Despite the Dodd-Frank Act’s aim to restore the financial system’s integrity after the 2007-08 financial crisis, its effort to keep better tabs on smaller hedge funds and private-equity funds has failed, according to Michael Minces, general counsel at Blue River Partners and former chief compliance officer at Highland Capital Management.

Before Dodd-Frank, hedge funds and private-equity funds with $25 million in assets under management typically had to register with the SEC, he said.
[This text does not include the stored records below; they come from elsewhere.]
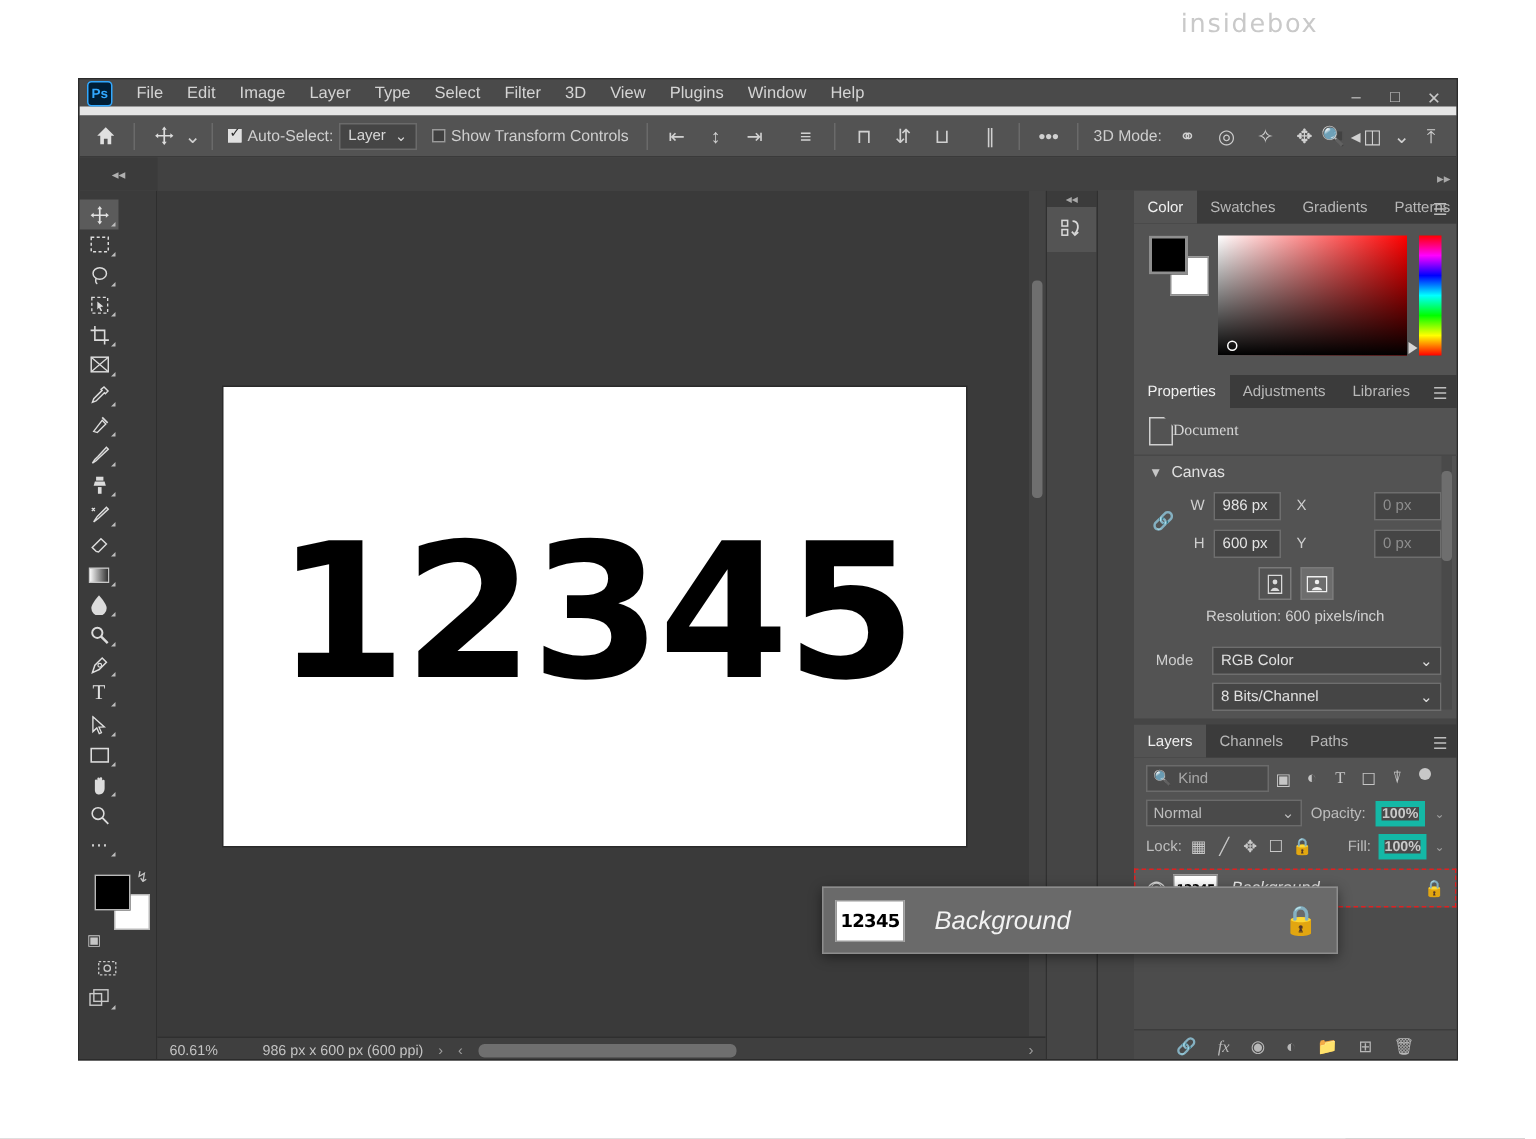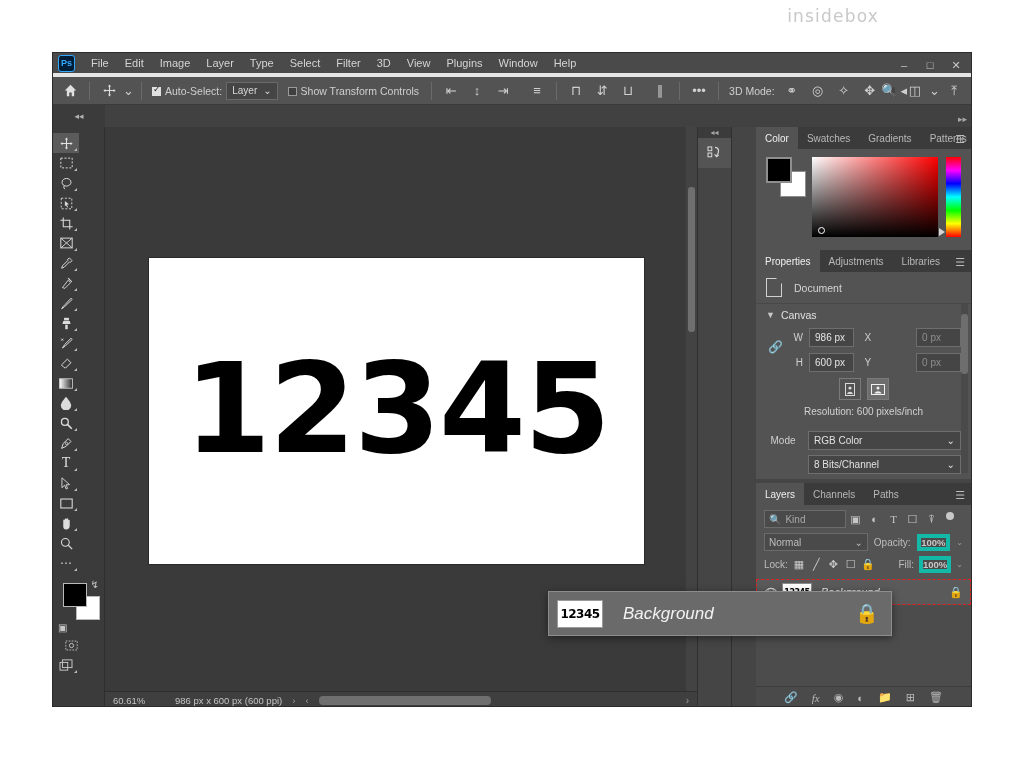--- a/index.html
+++ b/index.html
@@ -29,7 +29,7 @@
   .menubar {
     height: 24px; background: #4a4a4a;
     display: flex; align-items: center; position: relative;
-    border-bottom: 4px solid #e5e5e5;
+    border-bottom: 6px solid #e5e5e5;
   }
   .ps-logo {
     width: 17px; height: 17px; margin-left: 5px; margin-right: 8px;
Now both hedge funds and private equity can have as much as $150 million in assets before the required registration is triggered, Mince notes.

After the threshold was raised, he added, the SEC shifted the burden of oversight for these smaller funds to often ill-equipped and under-resourced state regulators in New York and other major centers of fund management.

Unfortunately, that came with unintended consequences.

While the fraud can cut across minnow hedge funds and private-equity funds, it’s the small hedgies — investing in everything from stocks to crude oil and shorting the markets — that have grabbed the limelight recently for fraud and poor management. And that’s often only after investors have been sucker-punched.